The Anathemata

Sherthursdaye and Venus day (continued)

Our chrism’d Triptolemusa 

to quicken, to judge:

the furrows

the dead
from dear and grave Demeter come

germ of all:

of the dear arts as well as bread.

To institute, to make stable

to offer oblations

permanent

kindly, acceptable and valid:

tillage fruit

man’s-norm

then rational

so food of angels.1 

Munerab 

of Liber, poured

of Ceres, broken.

Not desert-rites, nor nomad-liberi.2 

Levites! the new rite holds

is here

before your older rites begin.3 

David Jones notes

1 Cf. ‘Ecce panis angelorum’ and ‘man is ... Reasonable as an Aungell’. Triptolemus was sent by the Mother Goddess to initiate agriculture and settled civilization and was also at Eleusis judge of the dead. He necessarily recalls Melchesidec who appears as a priest of agriculture-rites in a pastoral setting at the termination of a tribal war. If the significance of such types was brought out by the author of Hebrews VII, the Roman liturgists from very early on had given that significance special point and emphasis by relating it very immediately to the manual act of sacrifice, so that it continues still to be reasserted, every day, wherever a priest of the Roman rite asks that his offering of the transubstantiated fruits of the earth shall be identified with and as acceptable as ‘that which thy high priest Melchesidec offered up to thee’. (See the Roman Mass prayer Supra quae propido, following close on the act of consecration.)

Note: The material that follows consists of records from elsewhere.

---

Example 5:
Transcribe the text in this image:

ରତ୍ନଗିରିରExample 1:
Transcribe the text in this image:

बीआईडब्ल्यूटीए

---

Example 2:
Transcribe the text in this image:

2 In the sense of the young of animals.

3 Cf. Heb. VII, 5-11 and the Maundy Thursday hymn, Pange lingua, verse 5. ‘Et antiquum documentum Novo cedat ritui’ ‘And let an antique formula give place to a new rite.’

additional notes

DJ note 1: Ecce panis angelorum (‘behold the bread of angels’) is from a hymn to the Eucharist written by Thomas Aquinas. The idea that man is reasonable, ‘as an angel’, is a theological truth that dates back many centuries an can be traced to the second century philosopher Ptolemy. The text of the Mass prayer quoted can be found here.

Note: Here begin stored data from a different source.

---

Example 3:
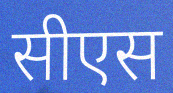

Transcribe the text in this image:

सीएस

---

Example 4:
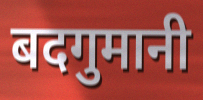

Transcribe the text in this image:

बदगुमानी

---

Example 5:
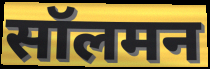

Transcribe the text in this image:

सॉलमनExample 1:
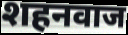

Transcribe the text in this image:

शहनवाज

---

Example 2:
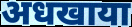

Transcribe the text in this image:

अधखाया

DJ note 3: From Hebrews Chapter 7:
[5] And verily they that are of the sons of Levi, who receive the office of the priesthood, have a commandment to take tithes of the people according to the law, that is, of their brethren, though they come out of the loins of Abraham:
[6] But he whose descent is not counted from them received tithes of Abraham, and blessed him that had the promises.
[7] And without all contradiction the less is blessed of the better.
[8] And here men that die receive tithes; but there he receiveth them, of whom it is witnessed that he liveth.
[9] And as I may so say, Levi also, who receiveth tithes, payed tithes in Abraham.
[10] For he was yet in the loins of his father, when Melchesidec met him.
[11] If therefore perfection were by the Levitical priesthood, (for under it the people received the law,) what further need was there that another priest should rise after the order of Melchesidec, and not be called after the order of Aaron?

The idea is that the poet is speaking of the new Christian rite, not the rite of the old covenant which prevailed in the days of the Hebrew partiarchs and Levitical priests when the children of Israel were wandering desert nomads..

a Tirptolemus was a demi-god who presided over the sowing of grain-seed and the milling of wheat. His name means ‘He who Pounds the Husks.’
In myth, Triptolemos was one of the Eleusinian princes who kindly received Demeter when she came mourning the loss of her daughter Persephone. The young goddess was eventually returned to her from the Underworld, and Demeter in her munificence, instructed Triptolemos in the art of agriculture, and gave him a winged chariot drawn by serpents so that he might travel the world spreading her gift.
chrism’d means anointed with holy oil or chrism.

comments

semantic structures

Note the chiasmus: quicken the furrows, judge the dead.

glossary

b munera: gifts (Latin). Ceres, the goddess of cereal crops; Liber (Bacchus) the god of wine (Greek).